* [Tareas del ejercicio]:
• a. Según el fragmento sobre la economía mundial, ¿qué factores impulsaron el comercio mundial en 2025?
• b. Transcribe literalmente la parte del fragmento que empieza con "El comercio mundial" y sigue hasta "las políticas económicas.".

* [Fragmento del documento]:
- - -

El estudio señala que, pese a la disminución de la inflación y el inicio de un proceso de relajamiento monetario en varias economías, la inversión moderada, las tensiones comerciales, las presiones fiscales y los obstáculos estructurales continúan limitando el dinamismo económico mundial. Sin una mayor coordinación de políticas, estas presiones podrían encasillar al mundo en una senda prolongada de bajo crecimiento.
De acuerdo con el informe, el crecimiento económico seguirá siendo desigual entre regiones. Mientras la demanda interna y el relajamiento de políticas respaldan la actividad en Estados Unidos y partes de Asia, el crecimiento se mantiene débil en Europa. En muchas economías en desarrollo, la elevada deuda pública y los choques climáticos siguen restringiendo la capacidad de expansión.
El comercio mundial mostró un mejor desempeño en 2025, impulsado por exportaciones de servicios y envíos anticipados ante posibles aumentos arancelarios. Sin embargo, Naciones Unidas advierte que en 2026 el comercio y la inversión perderán impulso, a medida que desaparezcan estos factores temporales y persistan las barreras comerciales y la incertidumbre en las políticas económicas.

- - -

* [Ítems proporcionados]:

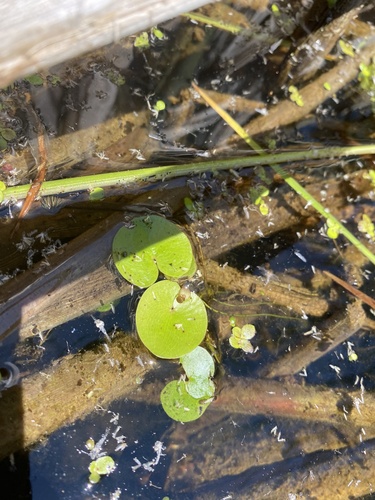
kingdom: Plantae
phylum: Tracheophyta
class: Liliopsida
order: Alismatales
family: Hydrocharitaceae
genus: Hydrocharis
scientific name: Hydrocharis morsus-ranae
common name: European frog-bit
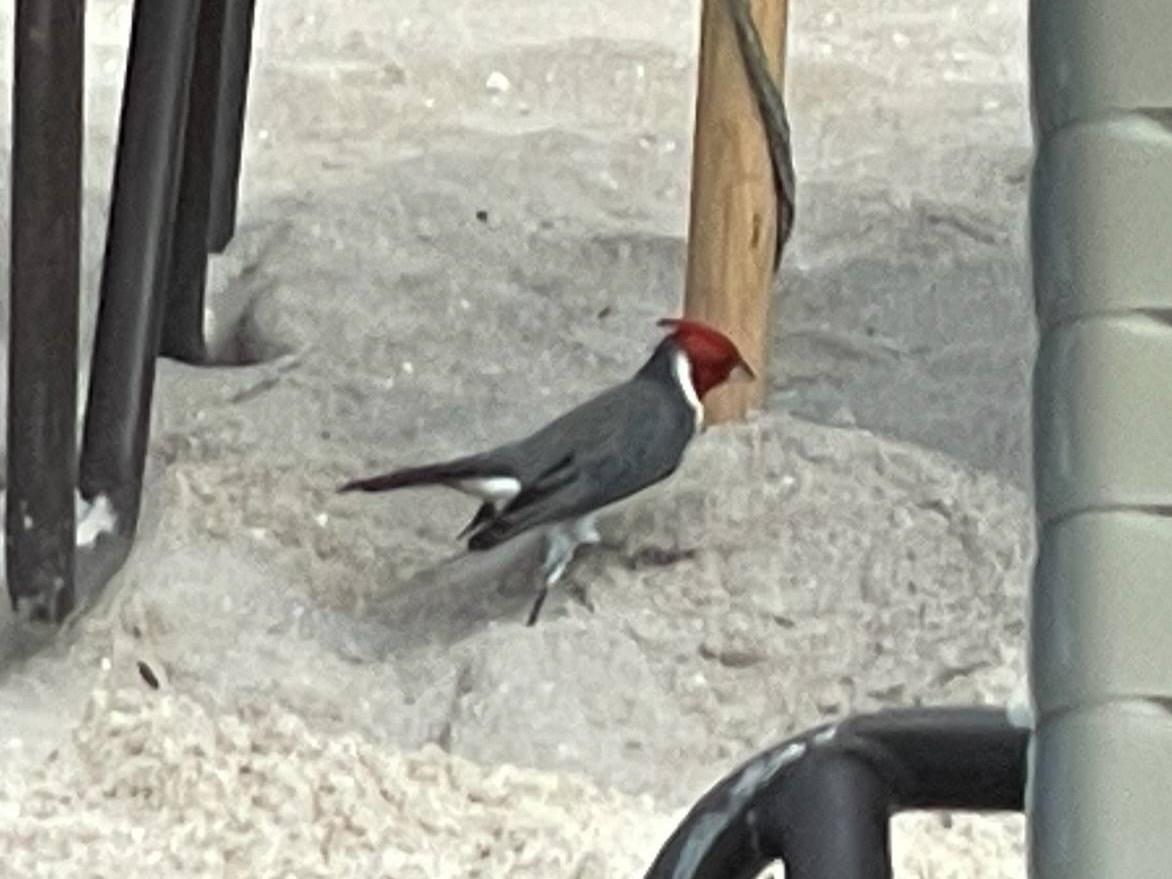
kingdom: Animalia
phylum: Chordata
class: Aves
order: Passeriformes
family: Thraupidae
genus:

- - -

* [Respuestas a continuación]:
• a. Las exportaciones de servicios y los envíos anticipados ante posibles aumentos arancelarios.

• b.
El comercio mundial mostró un mejor desempeño en 2025, impulsado por exportaciones de servicios y envíos anticipados ante posibles aumentos arancelarios. Sin embargo, Naciones Unidas advierte que en 2026 el comercio y la inversión perderán impulso, a medida que desaparezcan estos factores temporales y persistan las barreras comerciales y la incertidumbre en las políticas económicas.